▶ _Task goal_: Every line that includes the word "below" needs to be copied from the listing.

▶ _Data provided_:
┄┄┄┄┄┄┄┄┄┄┄┄┄┄┄┄┄┄┄┄
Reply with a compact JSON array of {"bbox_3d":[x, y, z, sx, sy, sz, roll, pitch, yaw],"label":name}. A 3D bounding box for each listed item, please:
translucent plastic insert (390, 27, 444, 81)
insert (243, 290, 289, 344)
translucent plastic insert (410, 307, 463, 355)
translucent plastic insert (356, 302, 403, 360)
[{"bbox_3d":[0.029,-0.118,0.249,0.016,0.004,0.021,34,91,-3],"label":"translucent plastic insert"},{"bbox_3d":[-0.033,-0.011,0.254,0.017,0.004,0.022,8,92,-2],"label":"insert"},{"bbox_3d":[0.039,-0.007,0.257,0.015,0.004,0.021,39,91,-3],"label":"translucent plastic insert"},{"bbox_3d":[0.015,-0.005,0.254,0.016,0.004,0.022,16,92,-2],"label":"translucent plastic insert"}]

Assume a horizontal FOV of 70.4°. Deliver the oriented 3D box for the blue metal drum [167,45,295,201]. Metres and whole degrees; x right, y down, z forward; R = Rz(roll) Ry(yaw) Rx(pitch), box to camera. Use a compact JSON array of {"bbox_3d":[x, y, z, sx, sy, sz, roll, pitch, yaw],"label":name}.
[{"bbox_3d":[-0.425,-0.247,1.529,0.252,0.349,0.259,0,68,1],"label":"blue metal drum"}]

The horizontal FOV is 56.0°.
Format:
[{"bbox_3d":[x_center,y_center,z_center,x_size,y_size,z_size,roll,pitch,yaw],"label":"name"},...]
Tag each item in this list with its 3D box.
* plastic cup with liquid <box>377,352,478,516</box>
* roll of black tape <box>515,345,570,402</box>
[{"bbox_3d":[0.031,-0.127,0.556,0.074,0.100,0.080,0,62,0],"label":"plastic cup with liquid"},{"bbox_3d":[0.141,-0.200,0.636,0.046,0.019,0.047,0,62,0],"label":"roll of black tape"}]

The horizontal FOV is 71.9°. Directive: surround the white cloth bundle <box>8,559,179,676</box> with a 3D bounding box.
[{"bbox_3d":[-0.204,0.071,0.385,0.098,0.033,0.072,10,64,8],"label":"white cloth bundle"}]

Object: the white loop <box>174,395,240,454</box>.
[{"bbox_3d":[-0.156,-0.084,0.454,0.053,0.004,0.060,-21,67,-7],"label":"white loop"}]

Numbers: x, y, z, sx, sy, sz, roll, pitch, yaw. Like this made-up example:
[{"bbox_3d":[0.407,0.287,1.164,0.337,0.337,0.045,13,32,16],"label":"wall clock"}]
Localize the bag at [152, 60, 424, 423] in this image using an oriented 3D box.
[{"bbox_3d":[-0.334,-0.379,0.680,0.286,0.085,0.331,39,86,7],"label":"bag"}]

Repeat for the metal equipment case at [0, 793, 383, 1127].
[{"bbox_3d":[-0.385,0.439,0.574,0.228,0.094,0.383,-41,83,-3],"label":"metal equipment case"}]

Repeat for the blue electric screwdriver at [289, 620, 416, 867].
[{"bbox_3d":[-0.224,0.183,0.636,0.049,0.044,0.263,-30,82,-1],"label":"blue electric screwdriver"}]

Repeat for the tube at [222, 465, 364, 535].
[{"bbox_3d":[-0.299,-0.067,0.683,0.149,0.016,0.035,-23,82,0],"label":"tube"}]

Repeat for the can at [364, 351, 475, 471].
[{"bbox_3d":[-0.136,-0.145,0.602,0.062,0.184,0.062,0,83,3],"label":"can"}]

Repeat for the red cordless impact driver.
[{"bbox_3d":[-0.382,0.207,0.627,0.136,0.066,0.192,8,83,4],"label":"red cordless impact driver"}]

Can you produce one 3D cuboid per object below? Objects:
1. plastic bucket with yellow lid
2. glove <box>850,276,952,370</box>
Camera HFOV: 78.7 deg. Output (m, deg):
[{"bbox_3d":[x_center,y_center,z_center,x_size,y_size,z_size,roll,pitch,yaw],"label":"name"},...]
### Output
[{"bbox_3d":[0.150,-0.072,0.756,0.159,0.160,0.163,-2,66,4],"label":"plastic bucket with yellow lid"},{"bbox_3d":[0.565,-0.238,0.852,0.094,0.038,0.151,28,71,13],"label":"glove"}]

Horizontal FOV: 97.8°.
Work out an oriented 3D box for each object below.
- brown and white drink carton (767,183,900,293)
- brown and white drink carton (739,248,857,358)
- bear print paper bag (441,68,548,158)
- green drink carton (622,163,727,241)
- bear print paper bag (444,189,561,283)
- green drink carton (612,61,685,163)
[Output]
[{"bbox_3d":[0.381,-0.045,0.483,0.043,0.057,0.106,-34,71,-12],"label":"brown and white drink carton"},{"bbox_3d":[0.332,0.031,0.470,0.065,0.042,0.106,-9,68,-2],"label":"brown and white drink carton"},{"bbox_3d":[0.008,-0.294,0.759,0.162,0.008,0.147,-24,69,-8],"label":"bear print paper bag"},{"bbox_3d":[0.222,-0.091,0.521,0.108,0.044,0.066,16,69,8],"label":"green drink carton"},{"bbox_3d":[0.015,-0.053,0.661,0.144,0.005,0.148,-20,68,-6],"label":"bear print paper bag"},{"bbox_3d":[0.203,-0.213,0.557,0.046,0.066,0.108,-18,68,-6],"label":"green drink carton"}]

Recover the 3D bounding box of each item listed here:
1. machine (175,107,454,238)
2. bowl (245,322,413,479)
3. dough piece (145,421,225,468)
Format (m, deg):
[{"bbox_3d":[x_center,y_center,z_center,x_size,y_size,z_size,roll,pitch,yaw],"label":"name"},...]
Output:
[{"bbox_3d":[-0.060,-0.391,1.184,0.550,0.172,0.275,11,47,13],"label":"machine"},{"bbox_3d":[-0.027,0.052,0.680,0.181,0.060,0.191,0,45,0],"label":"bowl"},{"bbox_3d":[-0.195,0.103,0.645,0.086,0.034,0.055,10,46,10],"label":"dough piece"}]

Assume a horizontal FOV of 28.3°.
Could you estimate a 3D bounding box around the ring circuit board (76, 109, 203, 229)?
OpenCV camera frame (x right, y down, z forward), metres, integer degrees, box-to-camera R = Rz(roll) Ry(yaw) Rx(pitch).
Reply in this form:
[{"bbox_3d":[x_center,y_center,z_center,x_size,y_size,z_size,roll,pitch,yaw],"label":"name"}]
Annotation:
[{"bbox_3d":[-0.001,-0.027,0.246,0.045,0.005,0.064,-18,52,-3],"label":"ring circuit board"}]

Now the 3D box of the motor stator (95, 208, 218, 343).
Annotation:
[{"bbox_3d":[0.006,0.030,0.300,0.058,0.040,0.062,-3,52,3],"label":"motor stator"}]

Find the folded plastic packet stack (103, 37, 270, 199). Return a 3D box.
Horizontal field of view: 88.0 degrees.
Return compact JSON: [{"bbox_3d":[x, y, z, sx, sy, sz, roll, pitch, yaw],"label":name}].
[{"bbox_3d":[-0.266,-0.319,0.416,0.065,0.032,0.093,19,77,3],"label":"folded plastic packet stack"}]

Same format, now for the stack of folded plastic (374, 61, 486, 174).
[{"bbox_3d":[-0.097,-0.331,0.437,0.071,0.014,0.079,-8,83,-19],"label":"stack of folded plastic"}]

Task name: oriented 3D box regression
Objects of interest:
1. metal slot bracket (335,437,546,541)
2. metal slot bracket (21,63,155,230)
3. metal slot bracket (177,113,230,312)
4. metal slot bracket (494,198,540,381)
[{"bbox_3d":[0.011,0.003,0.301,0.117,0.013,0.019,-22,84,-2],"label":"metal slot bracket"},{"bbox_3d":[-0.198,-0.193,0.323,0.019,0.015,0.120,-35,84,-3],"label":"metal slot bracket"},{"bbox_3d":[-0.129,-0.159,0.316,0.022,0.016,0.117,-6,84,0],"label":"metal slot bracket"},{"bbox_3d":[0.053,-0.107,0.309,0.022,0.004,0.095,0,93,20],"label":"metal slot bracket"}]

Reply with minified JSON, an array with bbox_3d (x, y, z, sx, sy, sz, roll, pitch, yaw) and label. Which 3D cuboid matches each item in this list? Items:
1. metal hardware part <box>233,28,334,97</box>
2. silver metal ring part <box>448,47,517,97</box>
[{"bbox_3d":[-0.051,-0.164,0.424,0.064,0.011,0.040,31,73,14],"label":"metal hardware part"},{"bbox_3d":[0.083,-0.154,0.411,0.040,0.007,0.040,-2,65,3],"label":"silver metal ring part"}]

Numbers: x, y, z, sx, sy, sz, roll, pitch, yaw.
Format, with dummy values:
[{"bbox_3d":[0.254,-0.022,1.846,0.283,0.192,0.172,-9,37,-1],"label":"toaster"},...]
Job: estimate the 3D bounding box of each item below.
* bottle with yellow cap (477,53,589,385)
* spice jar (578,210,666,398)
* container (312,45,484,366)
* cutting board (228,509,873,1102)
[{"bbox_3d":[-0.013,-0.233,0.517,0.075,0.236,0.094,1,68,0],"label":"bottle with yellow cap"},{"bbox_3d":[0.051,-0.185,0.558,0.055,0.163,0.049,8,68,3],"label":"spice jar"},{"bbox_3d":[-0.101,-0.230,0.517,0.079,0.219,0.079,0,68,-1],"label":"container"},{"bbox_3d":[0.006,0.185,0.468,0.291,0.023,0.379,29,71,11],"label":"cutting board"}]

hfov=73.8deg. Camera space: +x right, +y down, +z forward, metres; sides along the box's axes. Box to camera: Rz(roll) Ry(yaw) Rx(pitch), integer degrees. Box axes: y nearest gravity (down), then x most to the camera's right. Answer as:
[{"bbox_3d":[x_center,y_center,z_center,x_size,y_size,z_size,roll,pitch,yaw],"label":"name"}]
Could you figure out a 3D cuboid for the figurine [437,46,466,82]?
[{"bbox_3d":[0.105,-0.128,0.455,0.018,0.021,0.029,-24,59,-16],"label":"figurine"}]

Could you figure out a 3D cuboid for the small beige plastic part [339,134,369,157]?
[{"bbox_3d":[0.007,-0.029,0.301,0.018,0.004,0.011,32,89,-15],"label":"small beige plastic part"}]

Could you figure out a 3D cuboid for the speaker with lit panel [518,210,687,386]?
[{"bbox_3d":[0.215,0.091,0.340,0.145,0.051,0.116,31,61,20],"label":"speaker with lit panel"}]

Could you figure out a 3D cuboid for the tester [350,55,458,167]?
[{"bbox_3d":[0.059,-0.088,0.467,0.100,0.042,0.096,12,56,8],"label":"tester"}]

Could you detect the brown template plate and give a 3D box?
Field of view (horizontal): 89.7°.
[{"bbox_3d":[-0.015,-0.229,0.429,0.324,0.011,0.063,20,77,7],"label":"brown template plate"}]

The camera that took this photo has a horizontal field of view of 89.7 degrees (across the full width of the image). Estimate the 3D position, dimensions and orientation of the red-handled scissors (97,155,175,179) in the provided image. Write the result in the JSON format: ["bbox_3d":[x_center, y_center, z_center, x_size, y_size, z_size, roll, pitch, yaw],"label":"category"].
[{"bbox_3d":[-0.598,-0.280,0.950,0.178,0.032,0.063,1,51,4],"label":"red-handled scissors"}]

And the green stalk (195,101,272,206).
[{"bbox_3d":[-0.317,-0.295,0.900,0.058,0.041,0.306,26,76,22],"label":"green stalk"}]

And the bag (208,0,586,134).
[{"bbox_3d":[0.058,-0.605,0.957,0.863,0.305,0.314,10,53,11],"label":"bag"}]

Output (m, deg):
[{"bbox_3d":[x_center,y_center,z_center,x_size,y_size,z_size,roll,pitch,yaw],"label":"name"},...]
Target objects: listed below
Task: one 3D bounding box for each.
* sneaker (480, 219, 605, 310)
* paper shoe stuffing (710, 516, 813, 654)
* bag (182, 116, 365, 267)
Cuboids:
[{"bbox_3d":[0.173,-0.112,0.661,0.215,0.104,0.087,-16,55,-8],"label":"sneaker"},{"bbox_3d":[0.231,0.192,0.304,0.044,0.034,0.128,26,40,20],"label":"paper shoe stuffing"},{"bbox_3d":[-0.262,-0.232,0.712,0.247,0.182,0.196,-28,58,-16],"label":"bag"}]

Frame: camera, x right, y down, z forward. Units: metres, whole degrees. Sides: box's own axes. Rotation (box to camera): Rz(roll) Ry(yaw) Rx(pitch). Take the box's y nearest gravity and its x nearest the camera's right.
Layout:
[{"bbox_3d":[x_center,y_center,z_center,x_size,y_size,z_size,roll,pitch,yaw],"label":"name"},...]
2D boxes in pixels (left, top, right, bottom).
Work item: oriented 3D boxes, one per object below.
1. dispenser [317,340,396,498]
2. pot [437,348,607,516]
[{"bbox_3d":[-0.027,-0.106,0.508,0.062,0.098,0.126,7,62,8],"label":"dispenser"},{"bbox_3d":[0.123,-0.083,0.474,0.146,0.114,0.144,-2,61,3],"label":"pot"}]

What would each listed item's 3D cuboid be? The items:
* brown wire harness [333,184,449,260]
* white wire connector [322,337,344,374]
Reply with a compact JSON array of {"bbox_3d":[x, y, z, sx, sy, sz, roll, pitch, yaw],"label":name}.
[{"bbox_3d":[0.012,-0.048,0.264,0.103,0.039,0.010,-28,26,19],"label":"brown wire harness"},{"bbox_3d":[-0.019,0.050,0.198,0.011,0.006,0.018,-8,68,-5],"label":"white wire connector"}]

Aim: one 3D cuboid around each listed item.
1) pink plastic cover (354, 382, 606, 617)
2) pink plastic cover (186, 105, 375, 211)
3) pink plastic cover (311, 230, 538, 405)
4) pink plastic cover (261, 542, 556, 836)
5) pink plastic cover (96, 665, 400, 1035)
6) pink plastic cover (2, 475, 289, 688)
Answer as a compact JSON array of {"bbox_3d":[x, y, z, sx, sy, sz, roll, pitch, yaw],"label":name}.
┄┄┄┄┄┄┄┄┄┄┄┄┄┄┄┄┄┄┄┄
▶ _Solution to this exercise_:
Can you produce one 3D cuboid per object below? Objects:
Work out an oriented 3D box for each object below.
Job: estimate the 3D bounding box of each item below.
Target objects: listed below
Work item: oriented 3D boxes, one per object below.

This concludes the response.